Completion of the Proposed Transaction is subject to a number of conditions, including but not limited to, TSXV acceptance and if applicable pursuant to the requirements of the TSXV and disinterested shareholder approval. Where applicable, the Proposed Transaction cannot close until the required shareholder approval is obtained. There can be no assurance that the Proposed Transaction will be completed as proposed or at all.
Investors are cautioned that, except as disclosed in the management information circular or filing statement to be prepared in connection with the Proposed Transaction, any information released or received with respect to the Proposed Transaction may not be accurate or complete and should not be relied upon. Trading in the securities of Core Nickel or ACG should be considered highly speculative.
The TSXV has in no way passed upon the merits of the Proposed Transaction and has neither approved nor disapproved the contents of this news release.
This news release shall not constitute an offer to sell or the solicitation of an offer to buy any securities in any jurisdiction.
This news release does not constitute an offer to sell or a solicitation of an offer to buy the securities described herein in the United States or in any other jurisdiction, nor shall there be any sale of the securities in any state in which such offer, solicitation or sale would be unlawful. The securities have not been and will not be registered under the U.S. Securities Act, or any state securities laws, and accordingly, may not be offered or sold in the United States except in compliance with the registration requirements of the U.S. Securities Act and applicable state securities requirements or pursuant to exemptions therefrom.

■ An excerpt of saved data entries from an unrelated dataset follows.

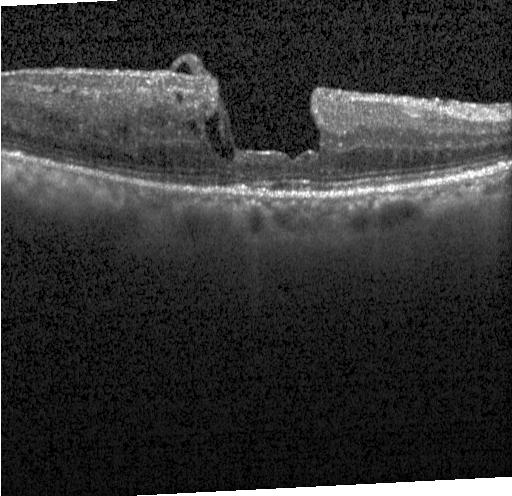

Macular OCT: diabetic macular edema (DME).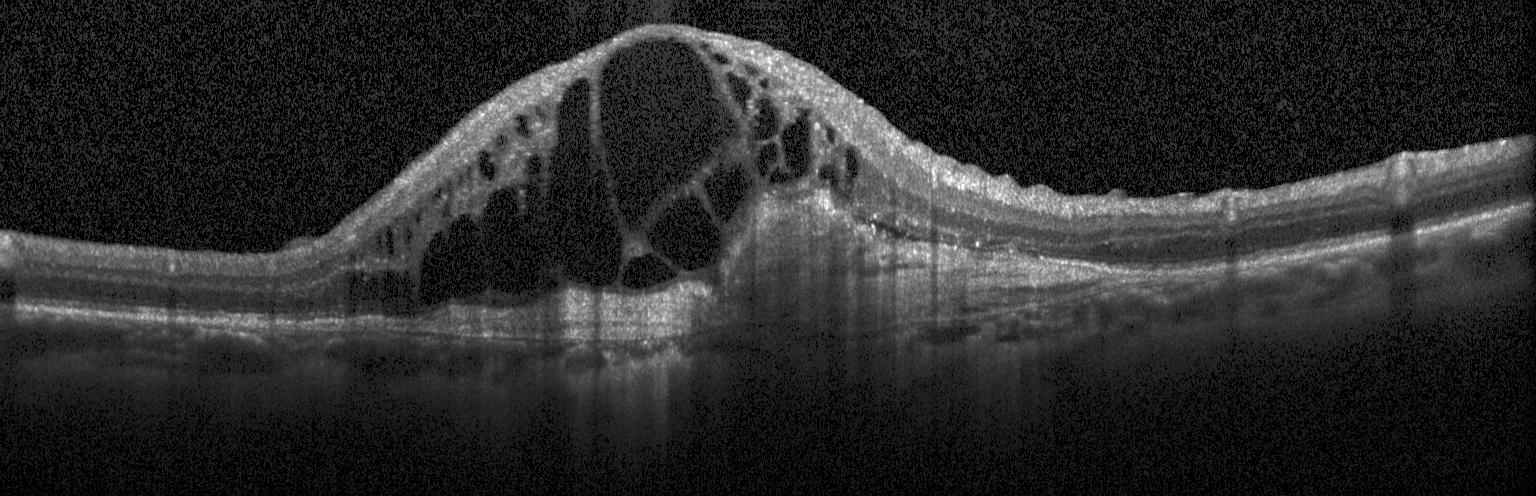 Assessment: choroidal neovascularization.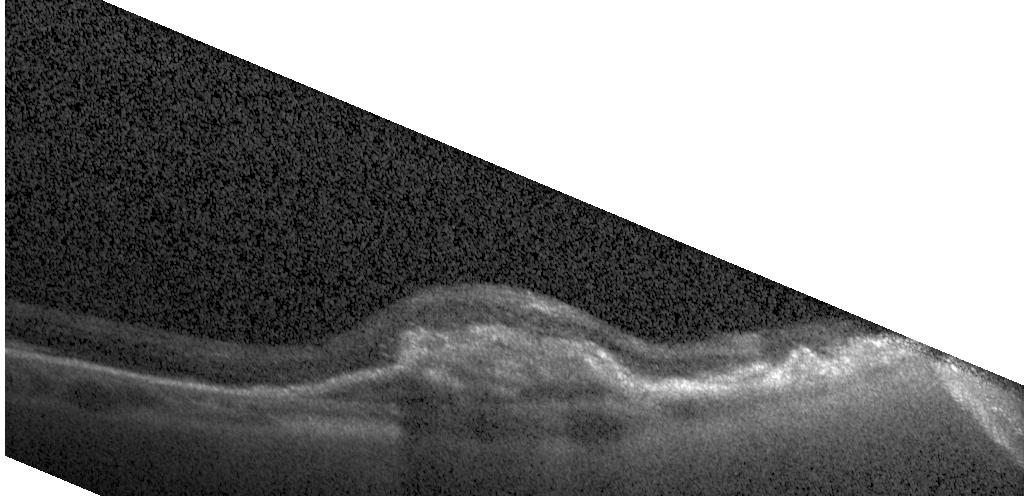 Horizontal scan through the fovea; OCT line scan; SD-OCT — Impression: a choroidal neovascular membrane.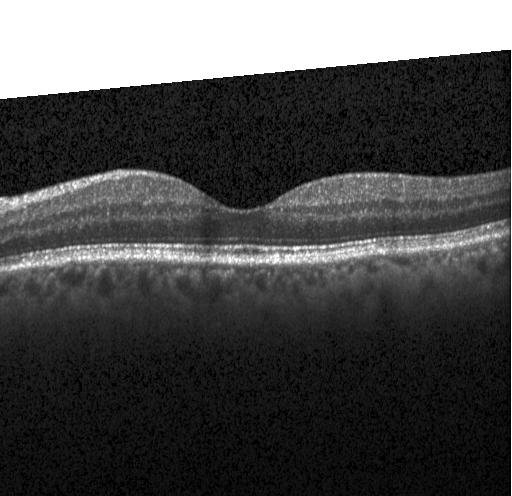 Retinal OCT cross-section, centered on the fovea, acquired on a Heidelberg Spectralis
This B-scan demonstrates no CNV, DME, or drusen.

Neither the TSX Venture Exchange nor its Regulation Services Provider (as that term is defined in the policies of the TSX Venture Exchange) accepts responsibility for the adequacy or accuracy of this news release. No stock exchange, securities commission or other regulatory authority has approved or disapproved the information contained herein.
Not for distribution to U.S. news wire services or for dissemination in the United States.